* Problem to solve: There is material below. Print exactly the lines starting at the line with "The government is" and ending at the line with "Page 11 of 13", ends included, and no others.

* Task input:
###

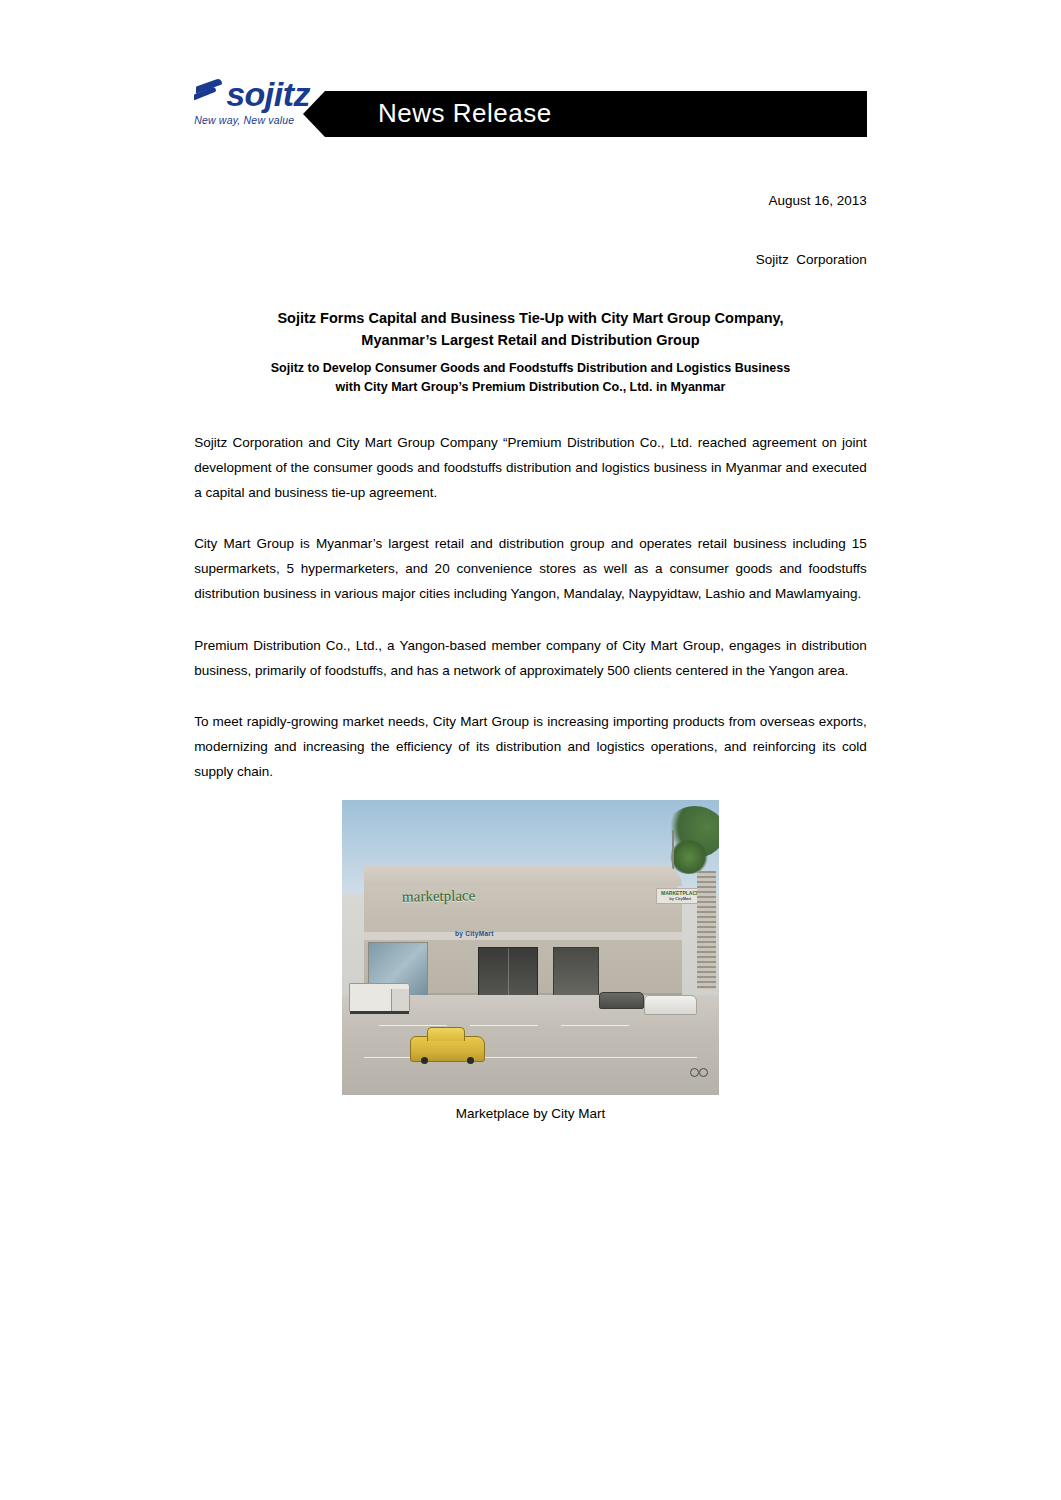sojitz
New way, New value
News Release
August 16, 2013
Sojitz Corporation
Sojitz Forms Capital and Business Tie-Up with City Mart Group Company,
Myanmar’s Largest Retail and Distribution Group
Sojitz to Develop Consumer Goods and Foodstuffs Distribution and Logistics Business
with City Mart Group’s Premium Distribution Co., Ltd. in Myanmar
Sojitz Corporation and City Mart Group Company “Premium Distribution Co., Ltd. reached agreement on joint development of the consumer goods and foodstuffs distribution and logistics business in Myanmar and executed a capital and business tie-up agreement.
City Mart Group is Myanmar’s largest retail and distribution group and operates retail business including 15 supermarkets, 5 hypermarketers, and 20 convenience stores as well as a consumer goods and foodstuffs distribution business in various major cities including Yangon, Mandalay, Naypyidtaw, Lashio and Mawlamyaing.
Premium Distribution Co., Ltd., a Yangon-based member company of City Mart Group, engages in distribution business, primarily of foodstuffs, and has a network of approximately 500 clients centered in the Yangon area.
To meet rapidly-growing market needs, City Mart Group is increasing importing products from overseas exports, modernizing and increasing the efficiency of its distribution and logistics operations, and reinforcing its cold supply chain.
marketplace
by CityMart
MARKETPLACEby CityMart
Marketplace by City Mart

###

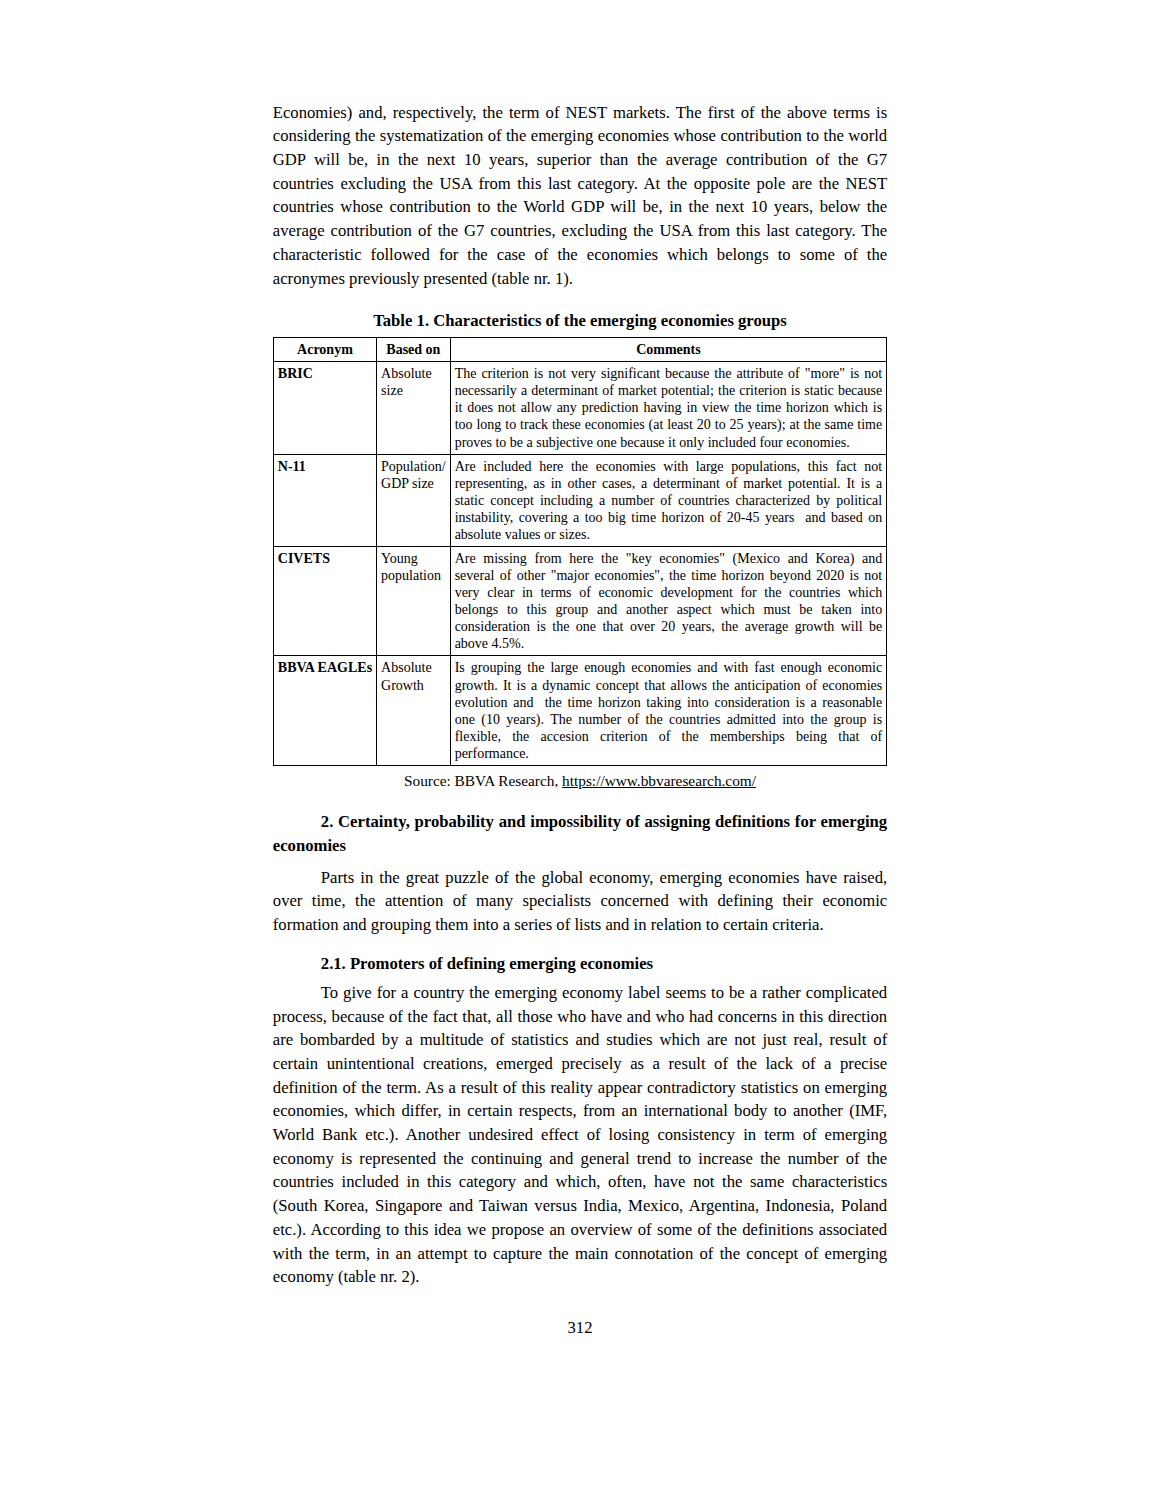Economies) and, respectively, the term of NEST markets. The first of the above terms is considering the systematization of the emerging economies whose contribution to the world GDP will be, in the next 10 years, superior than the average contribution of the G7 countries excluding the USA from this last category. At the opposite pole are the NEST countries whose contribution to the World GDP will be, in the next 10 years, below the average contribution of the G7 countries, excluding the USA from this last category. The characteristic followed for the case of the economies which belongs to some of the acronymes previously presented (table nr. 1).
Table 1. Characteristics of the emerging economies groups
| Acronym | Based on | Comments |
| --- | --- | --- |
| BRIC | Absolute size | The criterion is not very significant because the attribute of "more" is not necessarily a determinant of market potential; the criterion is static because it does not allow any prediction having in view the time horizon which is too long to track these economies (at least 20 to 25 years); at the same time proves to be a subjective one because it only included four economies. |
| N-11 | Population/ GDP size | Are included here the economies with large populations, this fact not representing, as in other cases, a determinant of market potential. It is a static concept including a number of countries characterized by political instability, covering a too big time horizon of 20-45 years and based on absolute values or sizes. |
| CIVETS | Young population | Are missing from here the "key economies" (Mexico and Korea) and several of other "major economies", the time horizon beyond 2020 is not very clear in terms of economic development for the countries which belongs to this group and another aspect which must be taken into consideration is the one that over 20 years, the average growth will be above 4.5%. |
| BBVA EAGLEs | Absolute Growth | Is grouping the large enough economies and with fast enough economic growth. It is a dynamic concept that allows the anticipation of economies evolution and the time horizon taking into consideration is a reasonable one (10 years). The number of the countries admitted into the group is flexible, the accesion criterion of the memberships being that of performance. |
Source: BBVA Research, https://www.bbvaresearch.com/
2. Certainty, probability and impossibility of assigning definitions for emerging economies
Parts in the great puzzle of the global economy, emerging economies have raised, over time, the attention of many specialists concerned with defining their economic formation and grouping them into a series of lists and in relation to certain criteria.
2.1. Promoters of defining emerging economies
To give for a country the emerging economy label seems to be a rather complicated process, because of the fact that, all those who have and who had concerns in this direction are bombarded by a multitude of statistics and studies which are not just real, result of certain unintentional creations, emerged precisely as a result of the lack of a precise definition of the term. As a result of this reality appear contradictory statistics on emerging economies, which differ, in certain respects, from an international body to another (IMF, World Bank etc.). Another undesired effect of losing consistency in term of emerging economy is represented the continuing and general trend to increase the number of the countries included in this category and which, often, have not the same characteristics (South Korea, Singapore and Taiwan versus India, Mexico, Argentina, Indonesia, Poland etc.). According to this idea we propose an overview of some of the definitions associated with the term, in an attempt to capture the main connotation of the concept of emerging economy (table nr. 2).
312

###

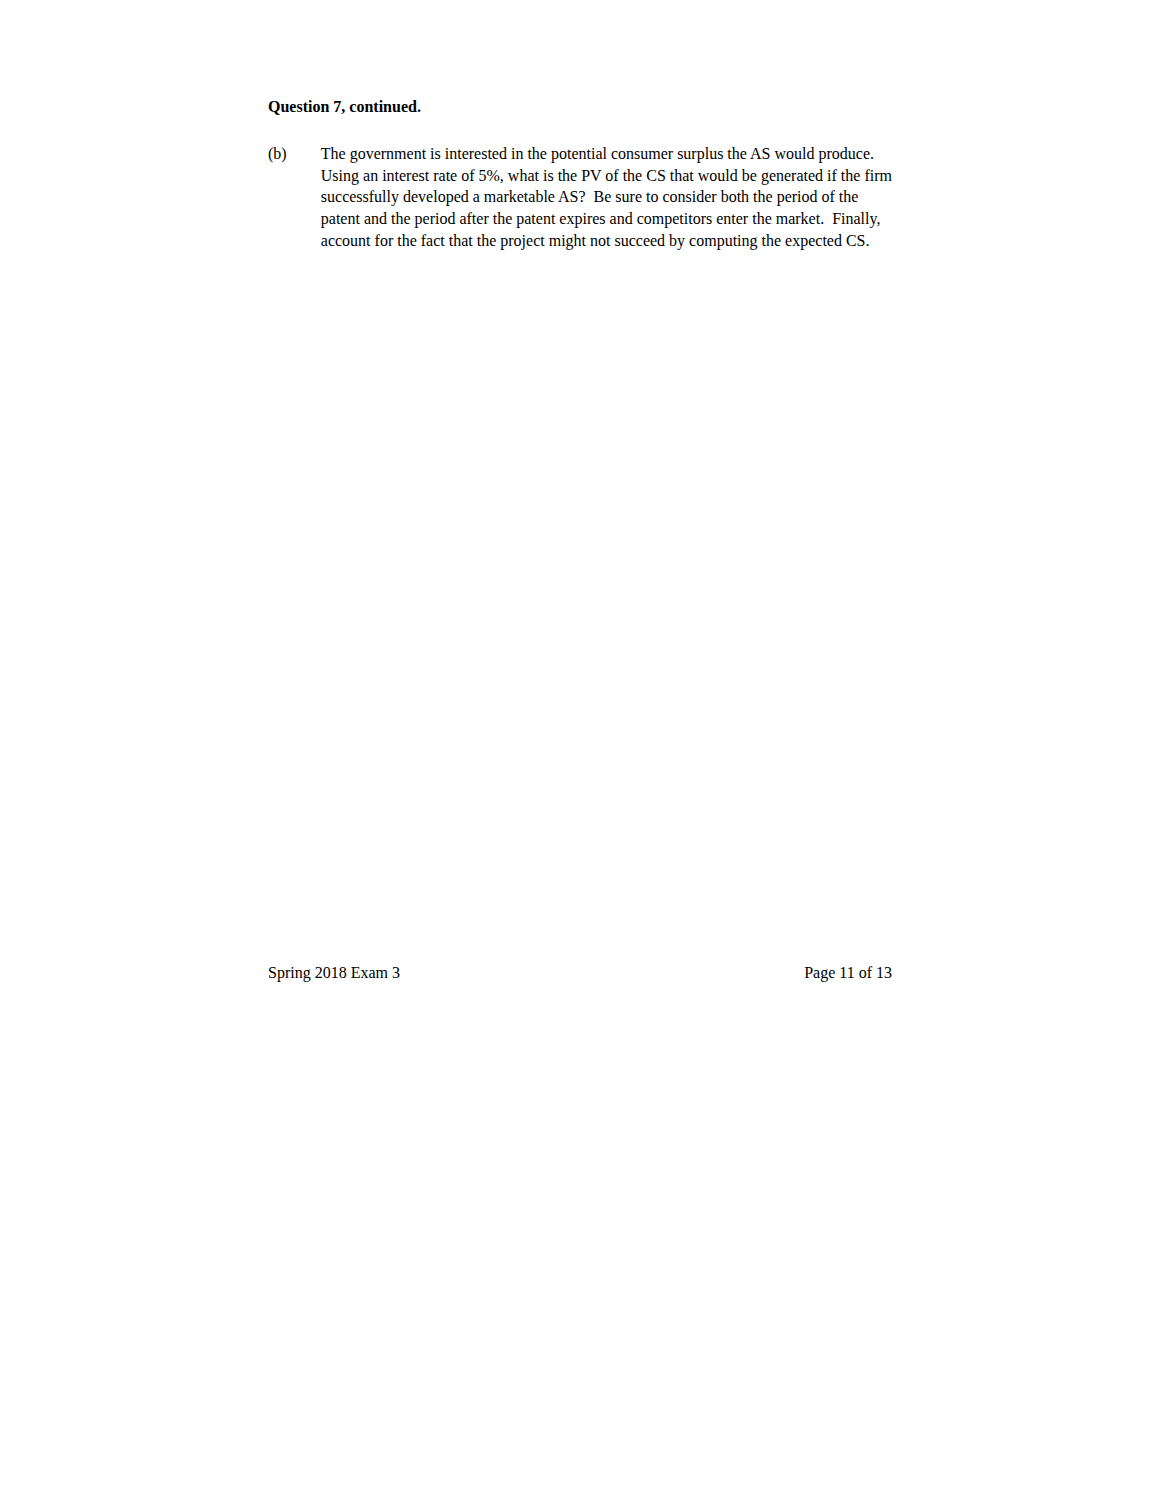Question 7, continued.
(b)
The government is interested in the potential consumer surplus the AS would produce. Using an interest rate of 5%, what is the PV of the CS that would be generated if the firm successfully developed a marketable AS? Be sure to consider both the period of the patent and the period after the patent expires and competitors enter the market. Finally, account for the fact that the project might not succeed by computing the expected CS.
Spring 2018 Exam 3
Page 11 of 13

###

* Exercise answer:
The government is interested in the potential consumer surplus the AS would produce. Using an interest rate of 5%, what is the PV of the CS that would be generated if the firm successfully developed a marketable AS? Be sure to consider both the period of the patent and the period after the patent expires and competitors enter the market. Finally, account for the fact that the project might not succeed by computing the expected CS.
Spring 2018 Exam 3
Page 11 of 13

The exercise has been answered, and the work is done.